Les conditions de vie engendrées par la précarité et amplifiées par l’isolement de Katanga favorisent une addiction précoce aux stupéfiants. Katanga est devenu un lieu de deal mais aussi un refuge pour celles et ceux qui sont en rupture avec les normes sociales imposées par la famille.

Vente de cannabis et de repas chauds

Chez elle, une mère de famille prépare des enveloppes de cannabis pour la vente. « On est nés dedans », explique Jeanne (nom d’emprunt), qui consacre sa vie aux enfants vulnérables. Proche de la soixantaine, elle s’est dévouée corps et âme à nourrir, habiller et scolariser ces mineurs abandonnés à leur sort.

Pour ce faire, elle utilise une méthode peu orthodoxe : la vente de cannabis et de repas chauds qui lui permet d’assurer un revenu régulier pour financer les besoins de dizaines d’enfants. « Ce n’est pas pour rien qu’on la surnomme “la maman” dans tout Katanga ! », dit Akalai, un jeune que Jeanne a vu grandir. Malgré quelques passages éphémères à la prison civile de Lomé, elle n’a jamais baissé les bras. Elle fait la fierté des habitants de Katanga, qui la protègent même des descentes de police régulières dans le quartier.

La criminalité et la présence de stupéfiants justifient les opérations inopinées de la gendarmerie à Katanga. « Des grands bandits se réfugient à Katanga.
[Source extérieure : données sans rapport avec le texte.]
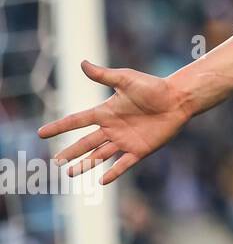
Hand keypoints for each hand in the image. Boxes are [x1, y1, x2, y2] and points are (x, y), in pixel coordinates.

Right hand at [38, 60, 191, 183]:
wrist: (179, 99)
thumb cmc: (154, 87)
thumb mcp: (126, 79)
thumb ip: (104, 75)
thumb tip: (81, 63)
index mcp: (106, 112)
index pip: (77, 120)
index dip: (59, 127)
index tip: (41, 133)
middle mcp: (112, 128)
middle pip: (85, 142)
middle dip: (70, 152)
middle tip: (55, 162)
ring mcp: (125, 140)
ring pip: (100, 155)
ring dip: (85, 164)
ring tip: (70, 174)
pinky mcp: (140, 149)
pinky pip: (124, 163)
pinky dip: (113, 172)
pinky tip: (102, 181)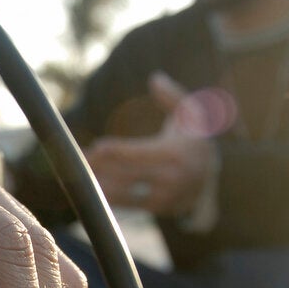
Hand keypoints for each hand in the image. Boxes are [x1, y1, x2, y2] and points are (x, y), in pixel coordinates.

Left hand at [86, 72, 215, 214]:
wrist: (214, 173)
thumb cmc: (194, 135)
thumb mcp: (190, 111)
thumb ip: (172, 96)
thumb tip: (155, 78)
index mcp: (175, 154)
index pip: (138, 154)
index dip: (115, 151)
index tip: (96, 147)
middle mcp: (171, 178)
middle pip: (126, 174)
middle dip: (99, 167)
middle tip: (74, 160)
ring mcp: (166, 197)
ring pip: (125, 193)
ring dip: (99, 184)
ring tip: (77, 176)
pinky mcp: (159, 209)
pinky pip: (129, 204)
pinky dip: (110, 196)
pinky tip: (92, 187)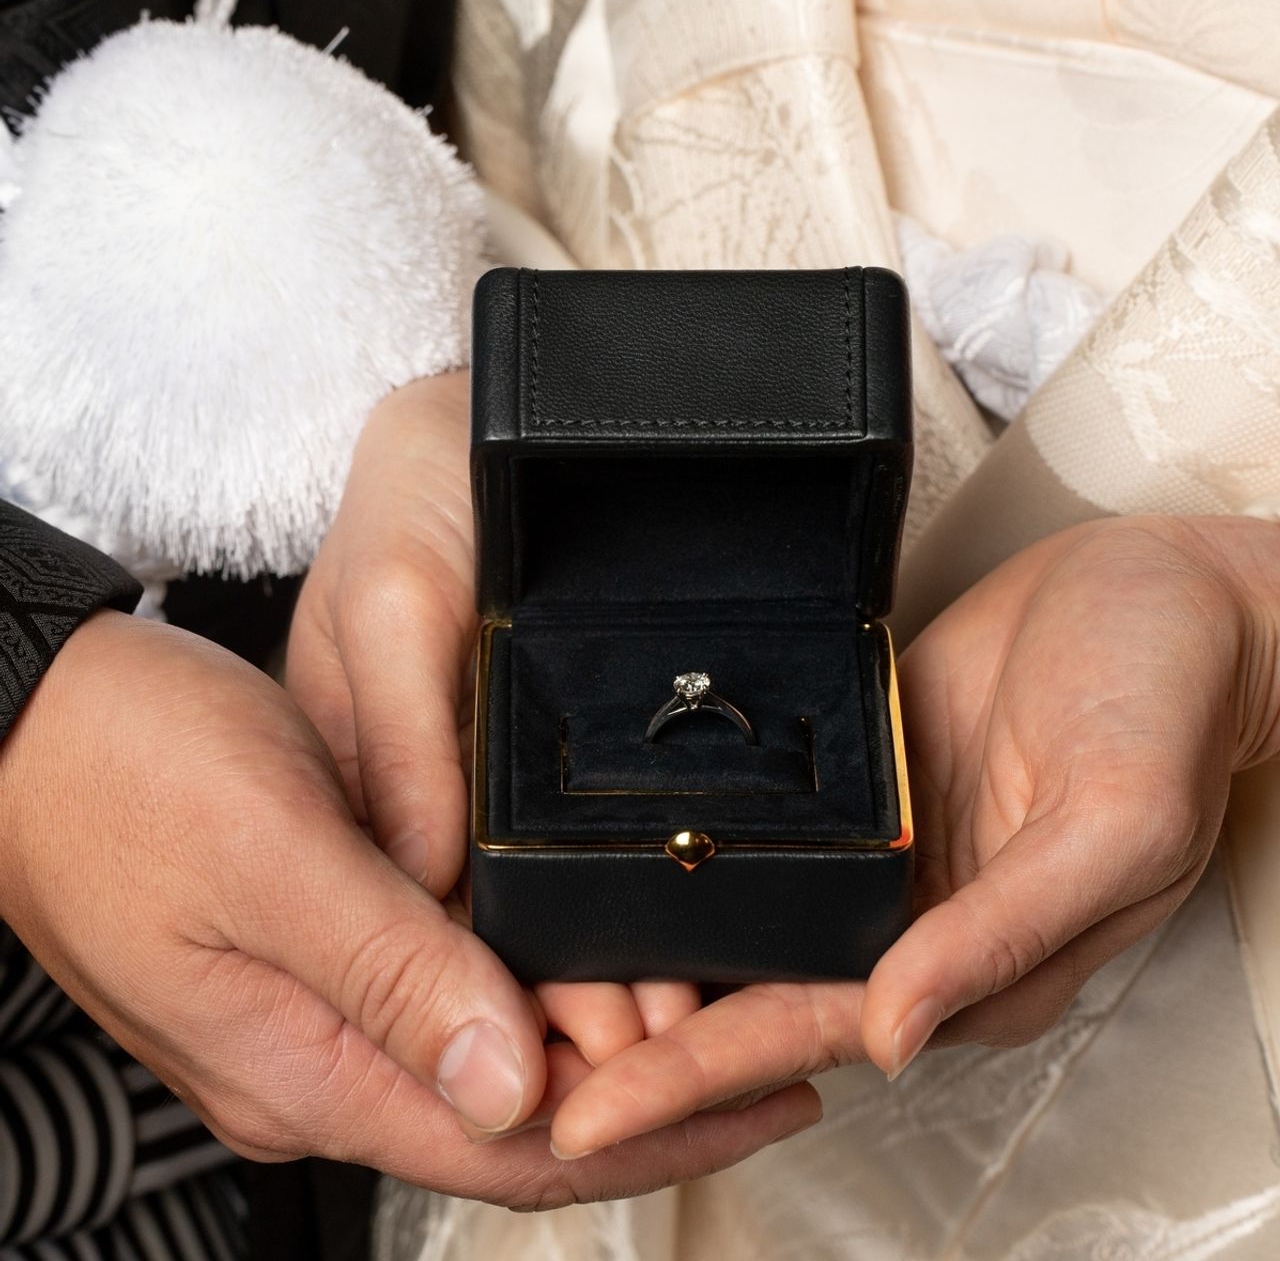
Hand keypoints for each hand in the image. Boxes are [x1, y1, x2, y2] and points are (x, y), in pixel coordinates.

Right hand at [0, 608, 815, 1204]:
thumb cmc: (130, 774)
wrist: (30, 726)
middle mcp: (313, 1066)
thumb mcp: (272, 861)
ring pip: (485, 1063)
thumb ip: (389, 975)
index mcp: (304, 1066)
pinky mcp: (313, 964)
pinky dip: (531, 998)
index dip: (649, 1133)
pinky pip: (446, 1007)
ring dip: (594, 1048)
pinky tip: (583, 965)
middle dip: (646, 1100)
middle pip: (513, 1119)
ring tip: (706, 1011)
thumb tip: (512, 1087)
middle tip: (765, 1051)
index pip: (513, 1146)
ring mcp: (310, 1020)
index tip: (761, 1091)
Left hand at [545, 515, 1279, 1158]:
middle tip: (516, 1064)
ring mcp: (877, 852)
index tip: (589, 1115)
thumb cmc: (1164, 701)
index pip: (804, 1031)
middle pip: (750, 995)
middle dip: (636, 1043)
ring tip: (533, 989)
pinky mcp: (859, 783)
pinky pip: (760, 841)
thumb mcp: (1109, 823)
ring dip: (647, 961)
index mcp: (967, 959)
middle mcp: (909, 917)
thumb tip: (897, 1032)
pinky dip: (688, 871)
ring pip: (743, 927)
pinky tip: (619, 874)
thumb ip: (1003, 933)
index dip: (692, 1079)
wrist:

Il y a quelques années, la police n’osait même pas y intervenir », affirme Kokou, habitant de Lomé et fondateur d’un centre culturel. La stigmatisation du quartier engendre parfois des interventions disproportionnées, comme celle qui a coûté la vie à Modcho. Sa famille, résignée, refuse de saisir la justice. « Ça ne sert à rien de porter plainte contre l’État », lâche sa sœur, d’un ton las. Pour sa compagne, la perte est lourde : endeuillée, elle se tourne désormais vers la solidarité de la communauté pour subvenir aux besoins des enfants du couple.

1Voir «  Le gouvernement compatit à la douleur des pêcheurs, suite au décès de deux des leurs  », Le Nouveau Reporter, 20 juillet 2020. Et Yao Bernard Adzorgenu, «  Port de Pêche de Gbetsogbé : le drame évité de justesse dans une mer déchaînée  », Togo Daily News, 14 août 2023.